A risk assessment framework was developed with the goal of determining conservation limit reference points for harvested species as part of the Department of Fisheries and Oceans initiative on Objectives Based Fisheries Management (OBFM). In Pacific Region, Pacific herring (Clupea pallasi) was one of two pilot species chosen based on the availability of extensive biological and fisheries data. A critical component of the risk assessment was the development of a population dynamics model of Pacific herring stocks reflecting the best current understanding of fishery and environmental impacts to assess current abundance and make stock projections. A series of performance indicators (measures) were developed to evaluate the impacts of various harvest policy options on the viability and sustainability of Pacific herring stocks in British Columbia. The performance indicators were developed through consultations with stakeholders throughout Pacific Region. Performance indicators utilized in the risk assessment were measured over a 15 year projection period (three generations) and included: the average spawning stock biomass (SSB), the average annual catch, the number of years of fishery closure, the proportion of the population consisting of individuals age 4 and older, the probability of SSB declining below a fixed threshold (the current cutoff level), the probability of the SSB declining below a floating cutoff level, the probability of a 50% decline in abundance within three generations, and the probability of the SSB increasing to the biomass generating the maximum sustainable yield (BMSY) in three generations. The performance indicators were compared for a suite of proportional threshold harvest policies of which the current policy is one possible example.
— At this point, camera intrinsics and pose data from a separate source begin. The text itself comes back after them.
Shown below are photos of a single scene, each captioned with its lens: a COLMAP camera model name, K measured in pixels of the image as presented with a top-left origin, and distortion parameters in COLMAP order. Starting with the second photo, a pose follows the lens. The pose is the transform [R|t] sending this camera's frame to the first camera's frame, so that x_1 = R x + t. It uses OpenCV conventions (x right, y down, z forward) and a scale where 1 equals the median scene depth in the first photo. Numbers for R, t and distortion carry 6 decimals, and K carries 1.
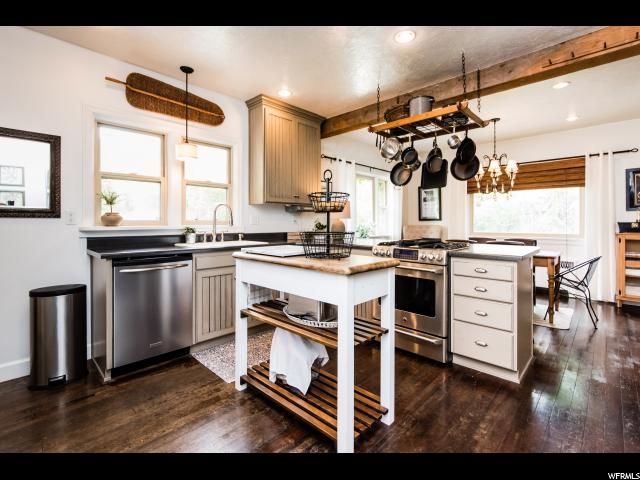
lens RADIAL K [[307.0, 0, 320.0], [0, 307.0, 240.0], [0, 0, 1]] dist [-0.000722, -0.000015]
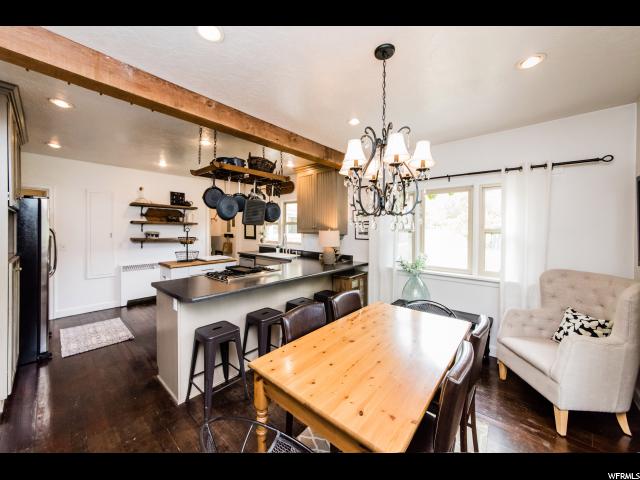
lens RADIAL K [[234.8, 0, 304.8], [0, 234.8, 229.8], [0, 0, 1]] dist [-0.000422, -0.000086]
pose [[0.024095, 0.001621, -0.999708, 0.843709], [-0.063365, 0.997990, 0.000091, -0.110304], [0.997699, 0.063345, 0.024149, 0.788909]]
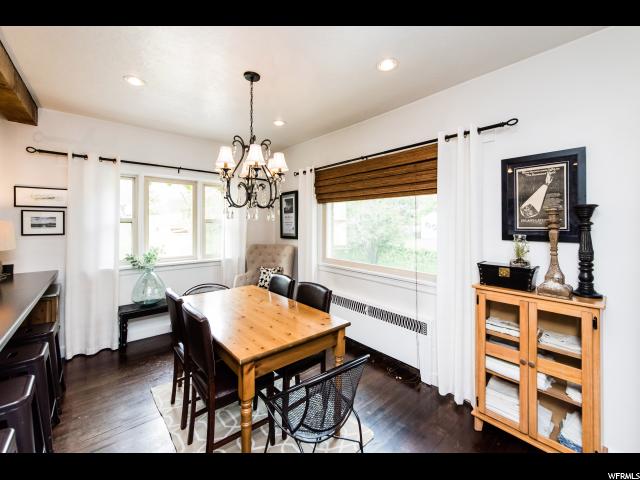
lens RADIAL K [[264.0, 0, 329.2], [0, 264.0, 227.2], [0, 0, 1]] dist [0.001331, 0.000277]
pose [[0.995190, 0.005093, -0.097827, 0.713536], [-0.008861, 0.999234, -0.038120, -0.090755], [0.097558, 0.038804, 0.994473, 0.499553]]
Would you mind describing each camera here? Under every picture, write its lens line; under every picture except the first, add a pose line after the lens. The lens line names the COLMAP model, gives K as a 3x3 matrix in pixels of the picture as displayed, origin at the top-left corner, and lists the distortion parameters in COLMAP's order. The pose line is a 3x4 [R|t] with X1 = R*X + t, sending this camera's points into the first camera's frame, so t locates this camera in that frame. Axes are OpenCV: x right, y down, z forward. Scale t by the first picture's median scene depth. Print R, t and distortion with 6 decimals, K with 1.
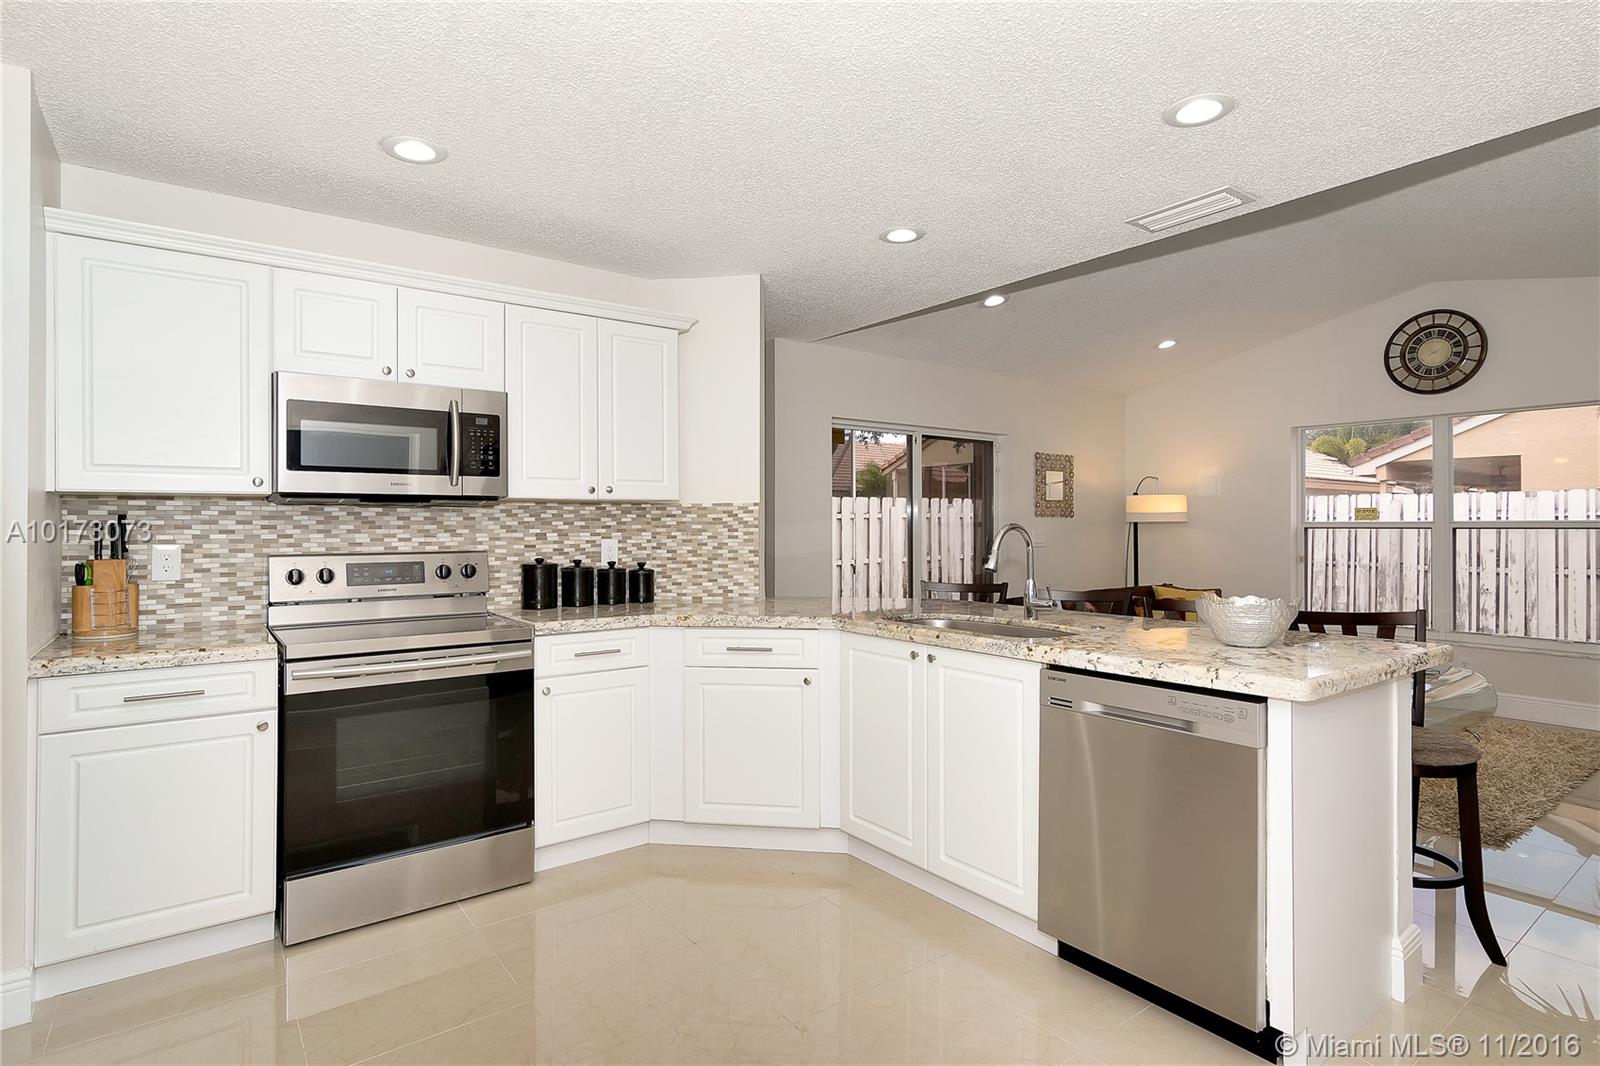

Five scenarios were designed for projection simulations to investigate the sensitivity of performance indicators to structural assumptions in the model (stock recruitment function and variable versus constant natural mortality), length of closure when biomass falls below a cutoff threshold, and average marine survival. Performance indicators were broadly similar across all five herring stocks in each scenario. The existing herring harvest policy remains precautionary for all stocks, particularly in the current environment of reduced survival. The risk assessment framework appears to be robust and should be applicable across a broad range of species in support of other OBFM initiatives.